Sunday, October 18, 2015
Great, Now I'll HAVE to Read the Articles
Just recently, it was announced that Playboy, long-time purveyor of editorials and erotic content made the stunning business decision that they would no longer be featuring nudes in their once-respected (popular) magazine. This would normally be considered a death knell for a publication that once featured the works of artists (several who worked for children's comics) such as Harvey Kurtzman, Will Elder, Jack Cole, Jules Feiffer, B. Kliban, Gahan Wilson and Shel Silverstein. Then you remember that none of those previously mentioned names have contributed to the magazine when it was at its peak of its popularity since the 70s.
Having been made redundant by the vast amount of alternate content available on the web (the internet is now closely associated with porn than Playboy), they've figured that their modus operandi of appealing to the lowest common denominator was no longer low enough to deal with their raunchier competitors (Penthouse, Hustler, Foxy, Club) who weren't afraid to show more than just teasing images. What once was shocking has now become the norm, and the amount of skin shown in Playboy would hardly raise an eyebrow today, compared to what else's available out there. Not that I would know - I haven't cracked open a Playboy in my life. (Note I didn't say anything about the other magazines, though)
For years, Playboy was praised for the quality of its essays, but I never believed this claim, figuring that its main draw was the nude shoots, since the dull impact of words could hardly win over the direct impact of its pictures. (I never even bothered with reading playmates likes/dislikes, since they were effectively irrelevant) It seemed like a convenient excuse for exercising the mind to make up for browsing lower-functioning content.
The only staple of current customers were faithful fans who'd stayed with the magazine since their youth, who were now looking at models young enough to be their grandchildren... assuming they had any kids in the first place. So despite falling into obsolescence while still having enough brand name recognition (and the perplexingly popularity of the Bunny suit among female Manga characters, including Ranma, Sailor Moon and Haruhi Suzumiya), Playboy figured that the only way to combat ubiquitous online (and self-generated) nudity was to adapt or die. So Hugh Hefner decided to change in the most seemingly self-destructive way possible, short of printing the pages with Mission Impossible mission statements.
Surprisingly enough, shortly after the announcement, the Playboy website had a sudden surge of popularity from curious bystanders who wanted their minds to be engaged. (Source from a site that has sensationalist news photobombs in its sidebars) Whether those numbers will translate potential newcomers to repeat viewers is still up in the air for now.
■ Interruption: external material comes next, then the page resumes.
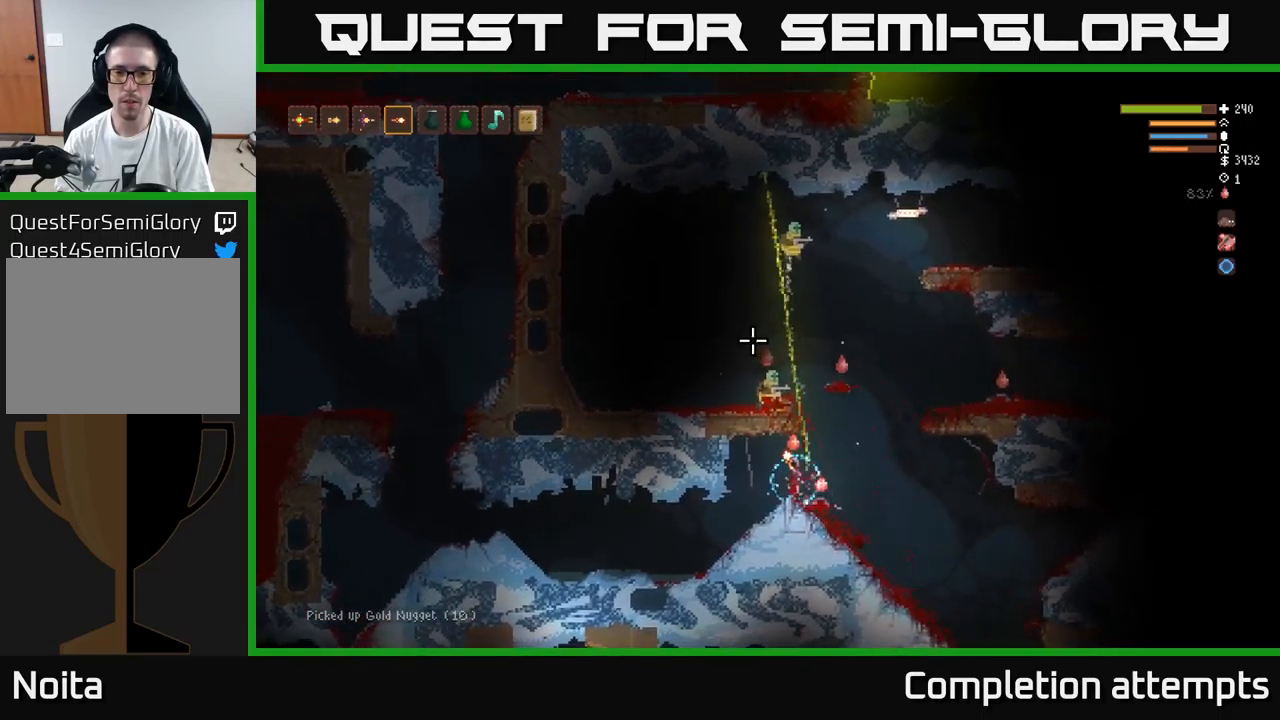
{"buttons": [], "left_stick": "right", "right_stick": "up", "events": [[66, "left_stick", "center"], [400, "left_stick", "right"]]}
The rise of hits on Playboy's site suggests that there's a fair number of people who want access to informative articles without being associated with questionable content that hurt its reputation. However, if Playboy doesn't manage to provide enough stimulating material, chances are readers will abandon the tastefully dressed girls in favor of less pandering tastes.
You can only distract people by the Sexy (Vote for Bart!) for so long until they're bored enough to seek attention elsewhere. Then, they'll look for The Sexy elsewhere.